Paul Higgins has recently been seen on television in the BBC’s hugely popular, award-winning police drama Line of Duty as CS Derek Hilton, co-starring Thandie Newton and Vicky McClure. He appears in Stephen Frears’ forthcoming film Victoria & Abdul with Judi Dench. Earlier key screen roles include those in Armando Iannucci’s political satires The Thick of It and In the Loop for the BBC, and Utopia and Raised by Wolves for Channel 4. His extensive stage credits include Temple, directed by Howard Davies and Luise Miller, directed by Michael Grandage (Donmar Warehouse); Hope, directed by John Tiffany (Royal Court), and for the National Theatre, The White Guard, Children of the Sun and Paul, all directed by Howard Davies, An Enemy of the People, directed by Trevor Nunn and The Hare Trilogy, directed by Richard Eyre.
Philip Bretherton is best known for playing Alistair Deacon in the BBC’s classic sitcom As Time Goes By, with Judi Dench and Geoffrey Palmer. Recent stage credits include: Before the Party (Salisbury Playhouse); The National Joke (Stephen Joseph, Scarborough); Educating Rita (Library Theatre, Manchester); The League of Youth, Tony’s Last Tape and Breaking the Silence (Nottingham Playhouse); Hayfever (West Yorkshire Playhouse); Somewhere in England, God of Carnage, As You Like It, Pygmalion and Noises Off (Theatre Clywd); Life After Scandal (Hampstead), and Who’s Afraid of Virginia Woolf? (Royal Exchange, Manchester).
Hugh Ross has had a long and distinguished career as an actor and director. He has worked for the RSC, the National Theatre, Sheffield Theatres, and frequently in the West End. He won a Time Out Performer Award for his performance in Cheek by Jowl’s Twelfth Night, and was nominated for an Olivier Award for his performance in Stephen Sondheim’s Passion (Queens). Other recent theatre includes Macbeth, directed by Jamie Lloyd (Trafalgar Studios), and Waste (Almeida). Film credits include Sunset Song, The Iron Lady, Patriot Games, Trainspotting and Bronson. He directed the first revival of J.B. Priestley’s The Roundabout (Park Theatre) which recently transferred to New York.

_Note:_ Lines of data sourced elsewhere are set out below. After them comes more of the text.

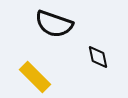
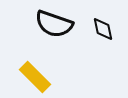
black diamond: moved 5 px right, 28 px up
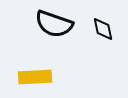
yellow rectangle: rotated 48 degrees counterclockwise
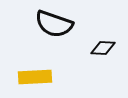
black diamond: moved 19 px down; rotated 75 degrees counterclockwise
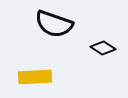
black diamond: rotated 30 degrees clockwise
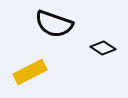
yellow rectangle: moved 5 px left, 5 px up; rotated 24 degrees counterclockwise
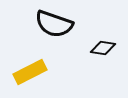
black diamond: rotated 25 degrees counterclockwise
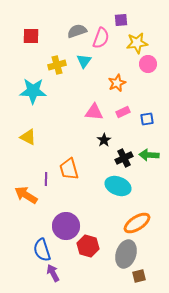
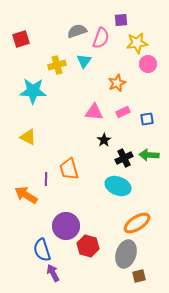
red square: moved 10 px left, 3 px down; rotated 18 degrees counterclockwise
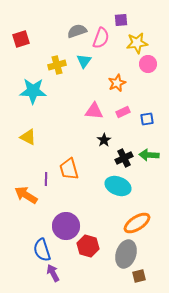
pink triangle: moved 1 px up
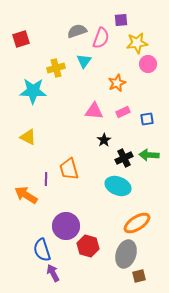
yellow cross: moved 1 px left, 3 px down
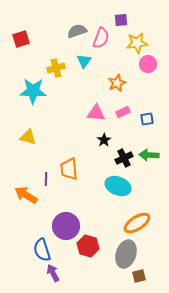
pink triangle: moved 2 px right, 2 px down
yellow triangle: rotated 12 degrees counterclockwise
orange trapezoid: rotated 10 degrees clockwise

Kevin Elyot’s other plays include The Day I Stood Still at the National Theatre, and Mouth to Mouth starring Lindsay Duncan at the Royal Court which transferred to the West End. A prolific writer for the screen, Elyot’s work includes Killing Time, which won the Writers’ Guild Award for Best TV Play or Film, Clapham Junction, Christopher and His Kind, and many episodes of Poirot and Marple.
Anthony Banks was an Associate Director at the National Theatre for ten years where he commissioned and developed a hundred new plays for NT Connections. Directing credits include Gaslight starring Kara Tointon and Keith Allen (national tour); Jim Cartwright’s Raz (Trafalgar Studios, Assembly Festival, and national tour); Bryony Lavery’s More Light, Lucinda Coxon’s The Eternal Not and Michael Lesslie’s Prince Of Denmark (all at the National Theatre), and Mark Ravenhill’s The Experiment (Soho Theatre and Berliner Ensemble).
Twilight Song is directed by Anthony Banks, with Set and Costume design by James Cotterill, Lighting Design by Tim Lutkin, and Composition and Sound Design by Ben and Max Ringham.